Miguel Bruno Duarte inicia o seu «esclarecimento» relembrando a natural distinção anglo-saxónica entre «liberty» e «freedom», bem como a «tradução orlandina de Ivone de Moura», como «liberdade principial» e «liberdade individual».

Não obstante o rigor filosófico da tradução, pelas razões a seguir expostas, julgamos talvez preferível traduzir mais sinteticamente, apenas por «liberdade» e «liberdade política».

Entendendo a liberdade como princípio, não podemos senão entender a mesma liberdade sempre como liberdade principal e, consequentemente, referir a mesma liberdade apenas como liberdade ou liberdade principial, é sempre um e o mesmo quanto se significa, não se justificando o uso da segunda expressão senão em casos particulares de necessidade de esclarecimento de conceitos.

No que respeita à «liberdade individual», a situação é distinta.

Sendo a todos dada a liberdade, este surge ao homem como um processo de gradual iniciação na mesma liberdade, pelo pensamento, o que poderá ser dito também como um processo de gradual libertação.

Como também relembrámos, afirmando Leonardo Coimbra ser o homem livre por interpor, entre a sensação e a acção, o pensamento, dava também como responsabilidade da educação, formar para a liberdade, o que, de diferente modo, podemos considerar igualmente como significando educar para a individualidade ou entender o processo de educação sempre como um processo de crescente individuação.

Ora, entendendo a «liberdade individual» primordialmente como significando, de outro modo, o processo de individuação, pelo pensamento, afigura-se-nos poder ser perigoso, por equívoco, designar por «liberdade individual» quanto designamos, ou entendemos dever ser apenas designado, como «liberdade política», i.e., a autonomia concedida ao homem para a afirmação da sua individualidade na existência. Ou, por outras palavras, sempre quando e enquanto ao homem for dado pensar, a «liberdade individual» não lhe pode ser negada, dispondo ou não dispondo, sendo-lhe concedida ou não, a designada «liberdade política».

» Tarefa a realizar:
Prolongue o excerto sobre a liberdade individual e a liberdade política, começando logo após a sua última frase. Os dados não desempenham qualquer papel neste trabalho.

» Os dados:
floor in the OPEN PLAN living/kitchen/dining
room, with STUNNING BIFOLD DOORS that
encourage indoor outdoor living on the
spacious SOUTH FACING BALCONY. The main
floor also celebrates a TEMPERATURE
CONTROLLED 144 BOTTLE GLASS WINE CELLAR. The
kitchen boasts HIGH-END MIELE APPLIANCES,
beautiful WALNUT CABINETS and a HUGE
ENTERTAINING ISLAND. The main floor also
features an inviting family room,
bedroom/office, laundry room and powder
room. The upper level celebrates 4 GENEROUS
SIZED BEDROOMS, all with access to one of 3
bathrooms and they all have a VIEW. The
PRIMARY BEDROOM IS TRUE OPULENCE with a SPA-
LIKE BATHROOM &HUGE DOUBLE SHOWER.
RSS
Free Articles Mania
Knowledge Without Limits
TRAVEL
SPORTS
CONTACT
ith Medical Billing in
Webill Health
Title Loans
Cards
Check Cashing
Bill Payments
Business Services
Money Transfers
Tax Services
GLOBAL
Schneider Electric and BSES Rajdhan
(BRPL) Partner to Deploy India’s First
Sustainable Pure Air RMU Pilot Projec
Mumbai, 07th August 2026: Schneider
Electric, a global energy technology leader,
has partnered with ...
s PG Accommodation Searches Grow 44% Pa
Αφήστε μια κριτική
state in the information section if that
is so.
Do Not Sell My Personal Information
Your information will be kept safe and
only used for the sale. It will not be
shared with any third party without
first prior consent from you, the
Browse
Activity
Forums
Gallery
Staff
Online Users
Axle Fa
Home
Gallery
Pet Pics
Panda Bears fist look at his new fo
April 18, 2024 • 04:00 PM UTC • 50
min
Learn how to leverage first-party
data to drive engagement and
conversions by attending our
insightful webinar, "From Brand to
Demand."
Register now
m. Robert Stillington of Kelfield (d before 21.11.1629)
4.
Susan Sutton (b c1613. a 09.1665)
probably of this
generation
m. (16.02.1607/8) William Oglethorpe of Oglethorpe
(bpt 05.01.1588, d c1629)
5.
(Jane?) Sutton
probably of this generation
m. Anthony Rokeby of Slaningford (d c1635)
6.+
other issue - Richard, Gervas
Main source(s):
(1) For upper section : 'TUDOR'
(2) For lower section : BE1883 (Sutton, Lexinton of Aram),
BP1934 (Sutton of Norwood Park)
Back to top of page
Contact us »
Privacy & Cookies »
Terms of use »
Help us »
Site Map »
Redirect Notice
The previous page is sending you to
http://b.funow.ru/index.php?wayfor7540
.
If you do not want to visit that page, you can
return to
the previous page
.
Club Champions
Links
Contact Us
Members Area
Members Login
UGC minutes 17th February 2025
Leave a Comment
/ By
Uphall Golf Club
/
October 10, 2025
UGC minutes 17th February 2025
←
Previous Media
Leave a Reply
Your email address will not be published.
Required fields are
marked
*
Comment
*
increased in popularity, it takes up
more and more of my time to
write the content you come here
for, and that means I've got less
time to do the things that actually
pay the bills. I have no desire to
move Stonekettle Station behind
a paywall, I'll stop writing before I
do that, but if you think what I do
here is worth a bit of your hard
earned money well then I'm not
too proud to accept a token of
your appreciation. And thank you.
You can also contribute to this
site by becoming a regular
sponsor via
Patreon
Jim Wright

» Resultado:
Acusar-nos-á Miguel Bruno Duarte de precipitarmos o juízo quando, firmado na esfera da liberdade principial, pecaremos por não realizarmos, «ao modo orlandino, a relação que se situa entre o homem e a transcendência, ou entre o mundo real das relações vividas e a teoria pura do espírito».

Procurando demonstrar, por um lado, a nossa precipitação e, por outro, a razão de dar como primordial a supracitada tese de Hayek, adianta ainda Miguel Duarte Bruno: «uma coisa é certa, como já, íntima e pessoalmente, o reconhecera Orlando Vitorino: o de que sem pensamento não há mediação conceitual entre a propriedade do corpo do homem, ele próprio ideia ou arquétipo de todas as outras espécies de propriedade, e o puro domínio da liberdade. Ou melhor: a propriedade identifica-se com a liberdade, justamente porque se «a propriedade do corpo é a imagem perfeita do conceito e se o conceito, por pertencer ao domínio do pensamento, pertence ao puro domínio da liberdade, uma vez que só o pensamento é livre, nela reside a realização natural e espontânea da liberdade no mundo».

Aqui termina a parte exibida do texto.